Business

Budget 2018: 'Everything is just stretched to its limit'

Media playback is unsupported on your device
Media caption"They say they're putting more money in but the maths doesn't add up"

Chancellor Philip Hammond will be at the despatch box in Westminster at 15:30 GMT on Monday, announcing all his big decisions on the spending power of government, and where he'll get the cash from. But what do people want to hear over 200 miles away, in the Yorkshire seaside town of Scarborough?

It's mid-morning and the brilliant autumn sunshine is sparkling on North Bay. Dave and Simon have been out walking with Fern the spaniel and Bauer the labrador.

Like many people, Dave has no idea that the Budget is on Monday.

"Did you not know?" Simon says to his friend. "Well, I knew it was the Budget on Monday."

The men, both in their 50s, are dubious about the way politicians talk about spending.

"There are more people requiring services," says Simon. "We're an ageing population and there are more children in schools. It's alright them saying they're putting more money in, but per individual it doesn't equate."

Image caption Scarborough has been dubbed Britain's "low-pay capital"

Like many locals, the men are worried about Scarborough Hospital, which is part of York Teaching Hospital NHS Foundation Trust. It is facing a reorganisation and locals fear departments could be closed in their town.

"It's a big worry for a town like Scarborough. You can't go to York every time you've got a serious ailment," says Dave. "We give millions away to other countries and we're seeing our essential services decline."

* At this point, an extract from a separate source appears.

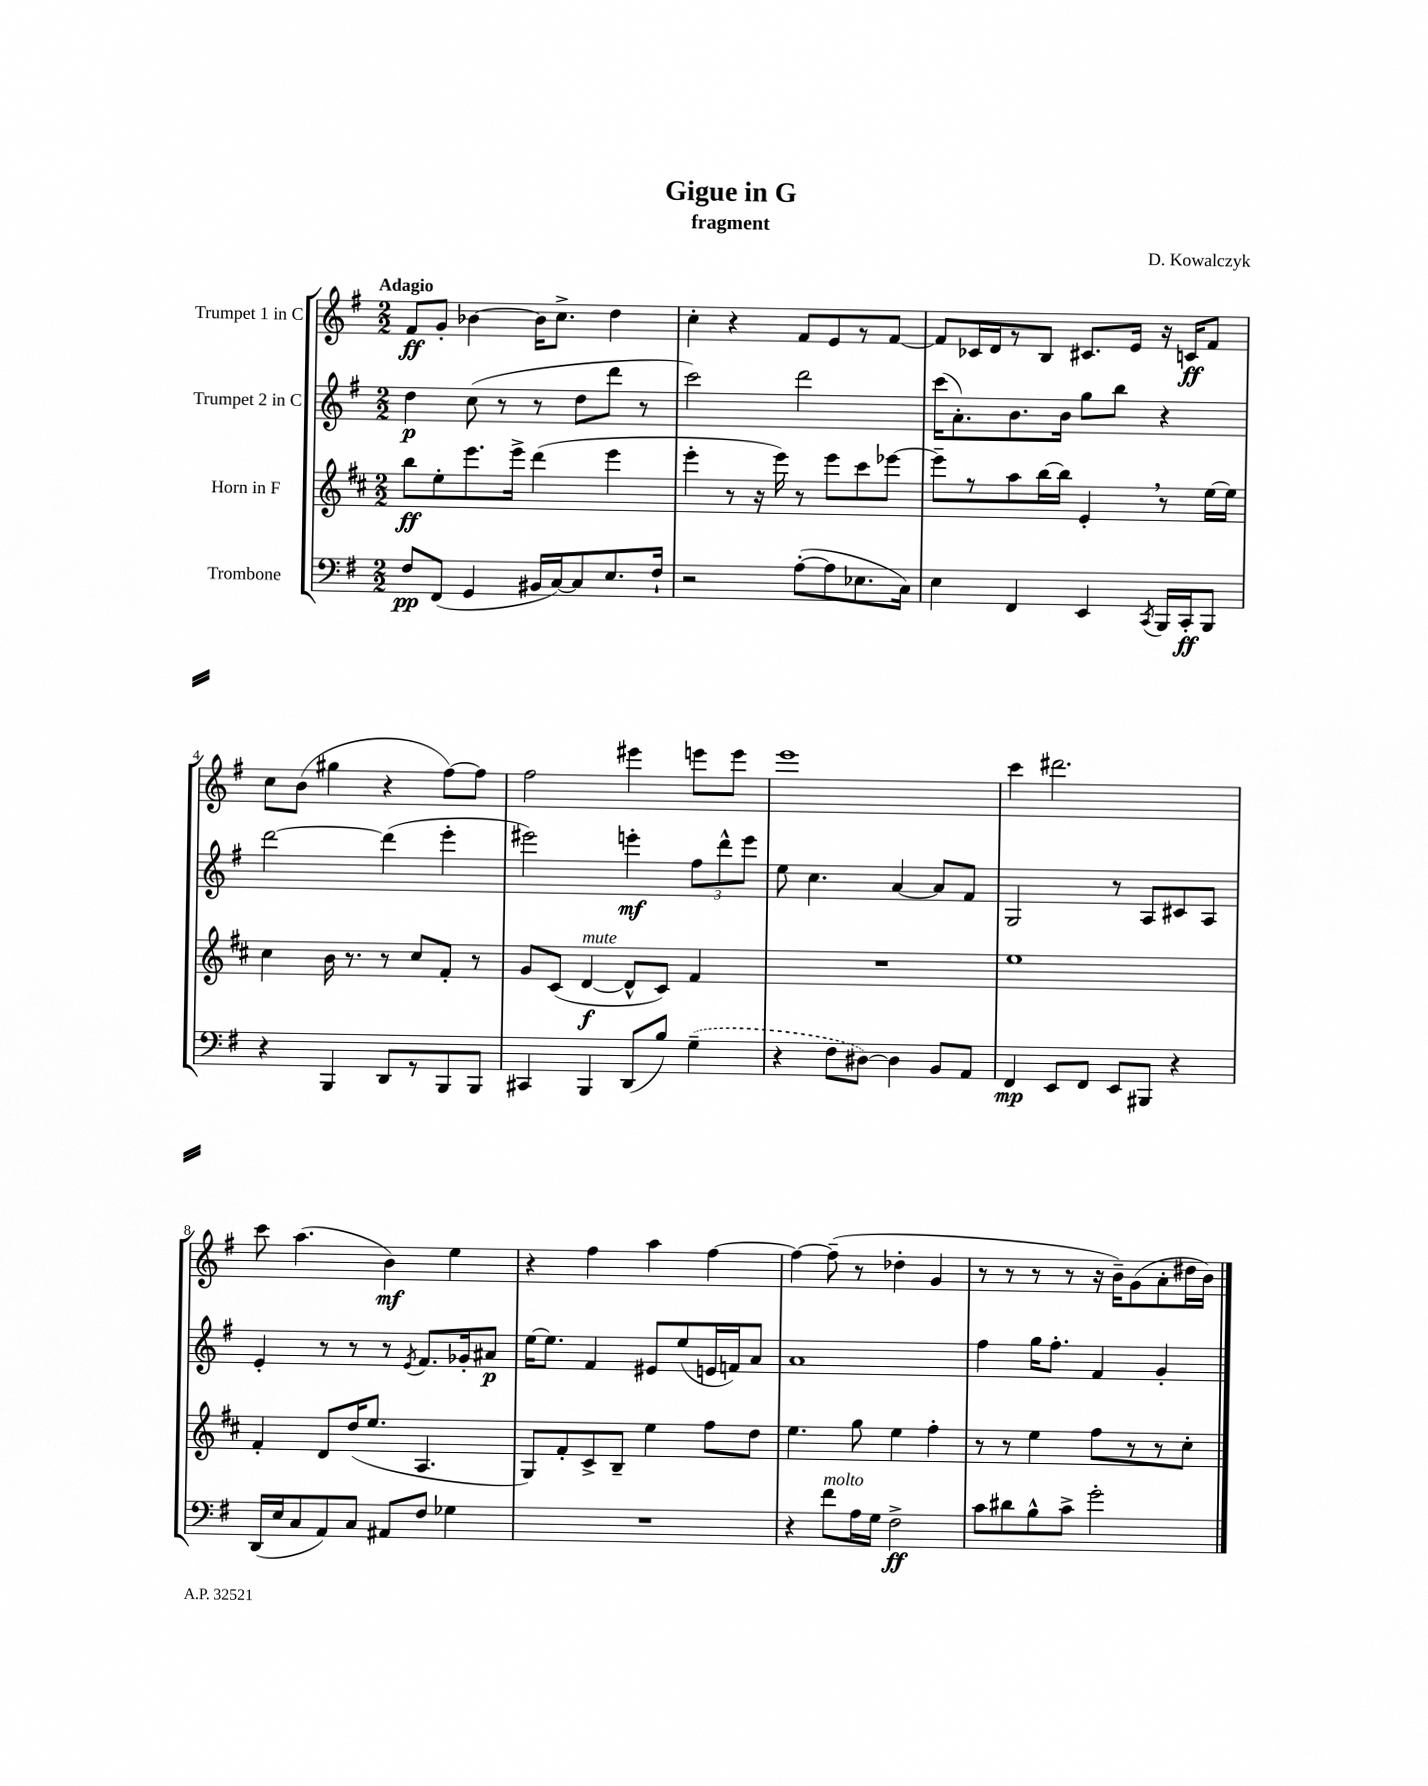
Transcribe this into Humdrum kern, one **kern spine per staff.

As their dogs dance around a ball, we dance around the B-word, Brexit. "The focus is on something much bigger and it's allowing them to detract from the services we all need," says Dave.

The hospital and much-needed funding for local services comes up time and again, as do the congested A64 and worries about local schools needing new roofs.

But Scarborough's problems are acute. It's been dubbed Britain's "low-pay capital" with average earnings of just over £19,000 - a third less than the UK average.

Image caption Claire and Kathryn are feeling school funding pressures

It's the combination of this plus cuts to the local authority spending on nursery school places that's hitting Kathryn Firth and Claire Curtis - co-heads at Childhaven Community School.

"We are getting a substantial amount of vulnerable families that need extra support," says Claire. "The government put these pressures on us, but actually they're not giving us the funding to do what they want."

As we talk, a parade of three-year-olds in witches' hats march through, past the bright display of conker paintings and into the den full of teddy bears and books. The room is busy with laughter and games.

But the women are plagued with worry. "We've had to have a staff restructure which means the quality of the teaching is in jeopardy," explains Kathryn. "Staff are working probably harder than we've ever worked before and everything is just stretched to its limit."

Image caption Dawn says some families are at breaking point

It's a view mirrored by Dawn Stephenson who manages emergency accommodation for 16-to-24-year-olds in the town.

Since the financial crisis, demand for services has risen but government funding has fallen.

"If a teenager is struggling with school or their mental health, or in need of social services, families are at breaking point," she says. For her, help would come from being better connected. "We are an hour away from the nearest motorway, we're so isolated regarding transport links and facilities for young people."

In this seaside town, a quarter of jobs are in tourism - historically this was the place to visit. When the baroque facade of the Grand Hotel was built in 1867 it was the largest hotel in Europe. You can stay there now for as little as £35 a night - in spite of a £7m refurbishment. Traditional roles in fishing and farming are in decline.

Image caption Gill says the area needs infrastructure funding

"It has its wonderful side, living in a place like this, lots of people see that, but scratch the surface and you really see that people need help," says Gill Cookson, an economic historian who lives out on the moors.

"A lot of what of London can do for us is what we can't do for ourselves - provide the infrastructure, get the railway line sorted out and get some bus services in place. That would really make a difference to get people to and from work."

And that is starting to happen. In fact, Yorkshire and the Humber is the only region in the UK increasing working hours and has created the most jobs - according to the latest set of ONS data.

Just outside the town, McCain chips have invested £100m in expanding their site.

Image caption Katie, Emma and Asher love being able to work near their hometown

The former Scarborough Building Society office is the new HQ for Sirius, a mining business worth £3.2bn. It plans to extract potash, used in fertiliser, from beneath the moorland, creating 1,000 jobs.

For new recruit Asher Haynes, getting to be a geologist near his hometown is a treat.

"Most of my friends have had to go off to get work in other cities, there aren't as many opportunities here and it's projects like this that will bring that to the area."

He and co-workers Katie Castleton and Emma Whitaker stressed the value of good jobs near home, and want the government to invest in the road and rail infrastructure, plus educational training, to keep things motoring on.

"The expectation is you'll always have to leave the area to get that dream job," says Katie. "The opportunity to be near family and friends in a beautiful part of the country is really exciting."